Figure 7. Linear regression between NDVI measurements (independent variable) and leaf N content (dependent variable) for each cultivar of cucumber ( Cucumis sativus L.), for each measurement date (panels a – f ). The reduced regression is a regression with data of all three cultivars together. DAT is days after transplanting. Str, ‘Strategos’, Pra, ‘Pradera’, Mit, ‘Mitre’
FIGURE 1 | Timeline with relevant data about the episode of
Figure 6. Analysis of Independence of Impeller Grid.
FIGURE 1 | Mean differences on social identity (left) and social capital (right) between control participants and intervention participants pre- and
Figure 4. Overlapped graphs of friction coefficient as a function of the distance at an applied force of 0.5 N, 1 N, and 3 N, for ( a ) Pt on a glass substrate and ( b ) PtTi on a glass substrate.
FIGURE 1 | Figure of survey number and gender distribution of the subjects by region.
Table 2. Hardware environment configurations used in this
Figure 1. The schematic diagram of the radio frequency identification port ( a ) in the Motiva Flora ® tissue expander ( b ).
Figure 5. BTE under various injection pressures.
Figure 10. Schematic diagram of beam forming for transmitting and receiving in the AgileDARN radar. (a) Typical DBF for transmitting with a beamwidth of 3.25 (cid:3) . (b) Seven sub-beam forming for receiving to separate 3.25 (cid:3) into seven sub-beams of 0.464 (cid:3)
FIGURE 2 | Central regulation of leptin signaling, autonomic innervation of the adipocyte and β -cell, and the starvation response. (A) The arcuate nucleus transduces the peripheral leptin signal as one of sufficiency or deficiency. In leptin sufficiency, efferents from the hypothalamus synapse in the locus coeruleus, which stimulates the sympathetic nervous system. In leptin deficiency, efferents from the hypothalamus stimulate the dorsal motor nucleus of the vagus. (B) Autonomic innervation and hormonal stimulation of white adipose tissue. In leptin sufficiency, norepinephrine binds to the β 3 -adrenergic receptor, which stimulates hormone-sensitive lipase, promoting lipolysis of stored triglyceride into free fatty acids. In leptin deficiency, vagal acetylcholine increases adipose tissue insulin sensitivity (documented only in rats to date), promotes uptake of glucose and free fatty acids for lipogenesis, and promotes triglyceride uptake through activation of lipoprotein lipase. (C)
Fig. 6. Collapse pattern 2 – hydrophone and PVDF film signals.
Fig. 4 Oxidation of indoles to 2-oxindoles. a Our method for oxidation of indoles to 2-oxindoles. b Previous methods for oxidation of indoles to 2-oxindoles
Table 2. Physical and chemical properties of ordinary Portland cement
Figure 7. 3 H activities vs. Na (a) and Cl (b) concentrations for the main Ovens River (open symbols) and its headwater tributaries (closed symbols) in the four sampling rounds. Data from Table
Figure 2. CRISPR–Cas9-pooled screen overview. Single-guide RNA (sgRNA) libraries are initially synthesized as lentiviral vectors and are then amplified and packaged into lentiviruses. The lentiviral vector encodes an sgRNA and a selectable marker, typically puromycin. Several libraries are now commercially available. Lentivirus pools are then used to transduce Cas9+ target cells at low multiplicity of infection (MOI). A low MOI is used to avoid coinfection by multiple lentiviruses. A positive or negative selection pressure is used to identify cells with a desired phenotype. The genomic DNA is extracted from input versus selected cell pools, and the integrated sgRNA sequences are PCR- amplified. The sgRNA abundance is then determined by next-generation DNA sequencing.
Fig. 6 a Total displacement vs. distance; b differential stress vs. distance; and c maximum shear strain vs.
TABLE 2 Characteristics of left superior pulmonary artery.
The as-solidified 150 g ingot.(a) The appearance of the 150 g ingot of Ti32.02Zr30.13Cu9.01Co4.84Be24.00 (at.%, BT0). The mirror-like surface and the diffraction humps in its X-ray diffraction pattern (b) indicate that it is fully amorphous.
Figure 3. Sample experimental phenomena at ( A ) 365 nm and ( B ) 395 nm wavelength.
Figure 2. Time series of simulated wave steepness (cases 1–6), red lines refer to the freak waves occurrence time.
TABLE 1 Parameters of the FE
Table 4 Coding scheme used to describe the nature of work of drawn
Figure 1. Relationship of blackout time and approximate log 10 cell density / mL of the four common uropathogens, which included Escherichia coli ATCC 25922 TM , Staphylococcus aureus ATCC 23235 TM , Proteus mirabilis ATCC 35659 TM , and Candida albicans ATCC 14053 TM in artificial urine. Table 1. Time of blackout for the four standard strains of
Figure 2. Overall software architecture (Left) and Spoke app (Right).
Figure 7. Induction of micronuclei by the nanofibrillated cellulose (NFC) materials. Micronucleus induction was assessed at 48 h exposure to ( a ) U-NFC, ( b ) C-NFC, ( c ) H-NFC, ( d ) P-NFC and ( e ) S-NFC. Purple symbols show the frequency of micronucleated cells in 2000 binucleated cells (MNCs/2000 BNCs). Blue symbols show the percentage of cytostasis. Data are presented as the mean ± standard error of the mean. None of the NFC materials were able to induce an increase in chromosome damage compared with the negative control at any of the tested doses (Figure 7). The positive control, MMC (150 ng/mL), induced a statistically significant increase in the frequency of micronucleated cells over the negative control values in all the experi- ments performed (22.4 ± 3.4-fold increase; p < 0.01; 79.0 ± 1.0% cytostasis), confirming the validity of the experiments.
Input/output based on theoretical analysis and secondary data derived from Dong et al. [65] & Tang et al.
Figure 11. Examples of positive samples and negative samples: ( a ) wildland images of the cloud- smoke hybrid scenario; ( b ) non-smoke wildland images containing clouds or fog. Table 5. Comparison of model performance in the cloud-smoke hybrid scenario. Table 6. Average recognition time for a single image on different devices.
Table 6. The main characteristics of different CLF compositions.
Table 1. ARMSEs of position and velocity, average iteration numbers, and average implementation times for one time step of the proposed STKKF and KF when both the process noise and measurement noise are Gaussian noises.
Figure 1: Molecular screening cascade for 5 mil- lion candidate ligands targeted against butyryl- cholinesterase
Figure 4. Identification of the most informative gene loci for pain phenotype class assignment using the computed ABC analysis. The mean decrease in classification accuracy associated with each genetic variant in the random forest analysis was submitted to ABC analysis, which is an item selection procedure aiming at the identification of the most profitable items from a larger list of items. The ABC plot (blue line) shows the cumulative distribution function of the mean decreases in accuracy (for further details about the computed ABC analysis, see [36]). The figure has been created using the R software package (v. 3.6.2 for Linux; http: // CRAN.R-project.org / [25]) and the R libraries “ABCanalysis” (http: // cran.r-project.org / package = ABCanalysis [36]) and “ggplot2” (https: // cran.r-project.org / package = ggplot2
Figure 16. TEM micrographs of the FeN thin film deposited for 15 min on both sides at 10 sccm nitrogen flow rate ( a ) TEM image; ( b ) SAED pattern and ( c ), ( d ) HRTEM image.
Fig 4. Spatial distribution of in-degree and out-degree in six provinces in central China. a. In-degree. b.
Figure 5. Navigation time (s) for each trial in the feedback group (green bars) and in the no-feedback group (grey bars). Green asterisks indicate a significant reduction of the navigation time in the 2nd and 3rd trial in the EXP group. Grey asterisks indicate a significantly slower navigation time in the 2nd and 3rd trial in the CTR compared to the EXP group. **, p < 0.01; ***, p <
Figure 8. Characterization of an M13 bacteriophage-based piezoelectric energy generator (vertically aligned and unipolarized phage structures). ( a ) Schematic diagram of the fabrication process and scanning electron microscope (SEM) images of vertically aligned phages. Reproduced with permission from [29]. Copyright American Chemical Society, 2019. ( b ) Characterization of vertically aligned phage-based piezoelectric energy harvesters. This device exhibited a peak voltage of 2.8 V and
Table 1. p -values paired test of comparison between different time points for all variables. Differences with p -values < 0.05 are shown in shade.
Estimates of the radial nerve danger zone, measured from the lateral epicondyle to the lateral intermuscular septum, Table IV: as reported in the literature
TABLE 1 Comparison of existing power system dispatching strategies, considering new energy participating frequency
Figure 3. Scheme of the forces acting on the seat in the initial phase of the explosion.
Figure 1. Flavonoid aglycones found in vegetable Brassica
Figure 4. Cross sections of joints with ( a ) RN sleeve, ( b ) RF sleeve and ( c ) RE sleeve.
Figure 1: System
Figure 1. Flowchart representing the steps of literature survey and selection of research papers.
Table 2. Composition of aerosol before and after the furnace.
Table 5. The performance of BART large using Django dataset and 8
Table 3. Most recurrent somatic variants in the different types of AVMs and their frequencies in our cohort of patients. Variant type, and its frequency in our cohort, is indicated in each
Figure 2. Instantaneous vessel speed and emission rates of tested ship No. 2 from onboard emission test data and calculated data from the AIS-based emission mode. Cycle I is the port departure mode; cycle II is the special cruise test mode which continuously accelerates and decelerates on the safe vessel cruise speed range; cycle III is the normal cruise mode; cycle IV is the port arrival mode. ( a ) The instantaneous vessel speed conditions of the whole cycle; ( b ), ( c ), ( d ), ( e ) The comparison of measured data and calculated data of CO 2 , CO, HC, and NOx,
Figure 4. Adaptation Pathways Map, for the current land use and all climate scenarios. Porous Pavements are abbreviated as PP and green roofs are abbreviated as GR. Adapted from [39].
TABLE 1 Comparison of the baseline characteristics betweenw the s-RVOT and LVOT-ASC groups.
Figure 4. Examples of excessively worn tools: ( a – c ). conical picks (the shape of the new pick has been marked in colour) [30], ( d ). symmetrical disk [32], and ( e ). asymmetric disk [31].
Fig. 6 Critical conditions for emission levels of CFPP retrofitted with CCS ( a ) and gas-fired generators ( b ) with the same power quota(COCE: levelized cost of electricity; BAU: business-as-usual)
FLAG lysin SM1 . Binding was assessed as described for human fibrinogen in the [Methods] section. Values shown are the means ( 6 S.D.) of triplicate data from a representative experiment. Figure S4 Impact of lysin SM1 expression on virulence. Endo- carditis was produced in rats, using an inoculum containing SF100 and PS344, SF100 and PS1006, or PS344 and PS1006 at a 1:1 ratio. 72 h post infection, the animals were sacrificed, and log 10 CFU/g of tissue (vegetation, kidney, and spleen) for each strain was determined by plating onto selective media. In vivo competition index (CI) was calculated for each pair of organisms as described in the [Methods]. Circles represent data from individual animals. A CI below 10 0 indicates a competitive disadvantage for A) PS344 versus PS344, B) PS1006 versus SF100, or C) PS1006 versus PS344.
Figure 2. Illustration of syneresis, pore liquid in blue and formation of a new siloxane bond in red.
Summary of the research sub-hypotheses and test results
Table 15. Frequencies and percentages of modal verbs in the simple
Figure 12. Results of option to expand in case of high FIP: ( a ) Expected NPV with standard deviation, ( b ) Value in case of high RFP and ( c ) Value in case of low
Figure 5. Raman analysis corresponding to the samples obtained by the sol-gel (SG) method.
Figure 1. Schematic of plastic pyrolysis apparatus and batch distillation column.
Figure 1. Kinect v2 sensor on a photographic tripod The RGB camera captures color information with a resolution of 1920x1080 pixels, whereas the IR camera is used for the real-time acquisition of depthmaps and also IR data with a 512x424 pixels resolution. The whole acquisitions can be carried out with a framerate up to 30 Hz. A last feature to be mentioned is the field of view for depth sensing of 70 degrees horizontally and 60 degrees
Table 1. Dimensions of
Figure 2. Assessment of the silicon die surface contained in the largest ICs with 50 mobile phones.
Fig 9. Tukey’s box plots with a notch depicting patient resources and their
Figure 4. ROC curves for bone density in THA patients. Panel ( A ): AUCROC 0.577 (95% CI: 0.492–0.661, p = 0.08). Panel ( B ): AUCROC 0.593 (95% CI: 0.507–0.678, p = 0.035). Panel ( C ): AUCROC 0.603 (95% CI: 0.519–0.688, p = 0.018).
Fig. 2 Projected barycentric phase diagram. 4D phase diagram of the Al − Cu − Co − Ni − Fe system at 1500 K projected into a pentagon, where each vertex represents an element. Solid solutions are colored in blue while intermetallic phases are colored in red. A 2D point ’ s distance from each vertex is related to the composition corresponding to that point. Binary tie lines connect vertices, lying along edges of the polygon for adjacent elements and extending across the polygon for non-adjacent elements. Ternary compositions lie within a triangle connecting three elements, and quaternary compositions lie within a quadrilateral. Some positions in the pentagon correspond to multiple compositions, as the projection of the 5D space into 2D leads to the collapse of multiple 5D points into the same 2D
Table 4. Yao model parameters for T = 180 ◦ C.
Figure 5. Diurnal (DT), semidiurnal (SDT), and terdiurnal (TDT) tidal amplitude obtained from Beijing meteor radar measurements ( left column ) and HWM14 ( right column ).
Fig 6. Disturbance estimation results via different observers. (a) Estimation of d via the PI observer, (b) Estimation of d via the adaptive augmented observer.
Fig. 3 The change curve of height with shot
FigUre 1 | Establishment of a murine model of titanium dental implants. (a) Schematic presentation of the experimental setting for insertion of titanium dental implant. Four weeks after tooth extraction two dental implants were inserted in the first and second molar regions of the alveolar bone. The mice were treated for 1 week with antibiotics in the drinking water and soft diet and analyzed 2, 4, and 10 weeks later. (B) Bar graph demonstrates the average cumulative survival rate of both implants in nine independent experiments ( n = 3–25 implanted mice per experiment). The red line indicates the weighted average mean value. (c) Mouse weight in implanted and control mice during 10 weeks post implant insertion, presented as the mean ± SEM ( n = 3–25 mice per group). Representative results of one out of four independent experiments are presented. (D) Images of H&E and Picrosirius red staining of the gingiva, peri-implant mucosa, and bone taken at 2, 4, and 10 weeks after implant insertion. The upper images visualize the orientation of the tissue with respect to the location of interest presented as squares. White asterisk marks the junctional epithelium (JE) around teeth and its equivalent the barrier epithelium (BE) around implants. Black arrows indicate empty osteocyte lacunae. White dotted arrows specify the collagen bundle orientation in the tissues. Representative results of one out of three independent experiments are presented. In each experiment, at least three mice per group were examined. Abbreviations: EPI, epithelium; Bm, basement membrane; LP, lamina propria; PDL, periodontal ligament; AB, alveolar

-----

What you are asked to do => The lines above from the one with "Figure 7. Induction" through the one with "Input/output based on" are to be duplicated exactly, ends included, with nothing added.

Exercise response =>
Figure 7. Induction of micronuclei by the nanofibrillated cellulose (NFC) materials. Micronucleus induction was assessed at 48 h exposure to ( a ) U-NFC, ( b ) C-NFC, ( c ) H-NFC, ( d ) P-NFC and ( e ) S-NFC. Purple symbols show the frequency of micronucleated cells in 2000 binucleated cells (MNCs/2000 BNCs). Blue symbols show the percentage of cytostasis. Data are presented as the mean ± standard error of the mean. None of the NFC materials were able to induce an increase in chromosome damage compared with the negative control at any of the tested doses (Figure 7). The positive control, MMC (150 ng/mL), induced a statistically significant increase in the frequency of micronucleated cells over the negative control values in all the experi- ments performed (22.4 ± 3.4-fold increase; p < 0.01; 79.0 ± 1.0% cytostasis), confirming the validity of the experiments.
Input/output based on theoretical analysis and secondary data derived from Dong et al. [65] & Tang et al.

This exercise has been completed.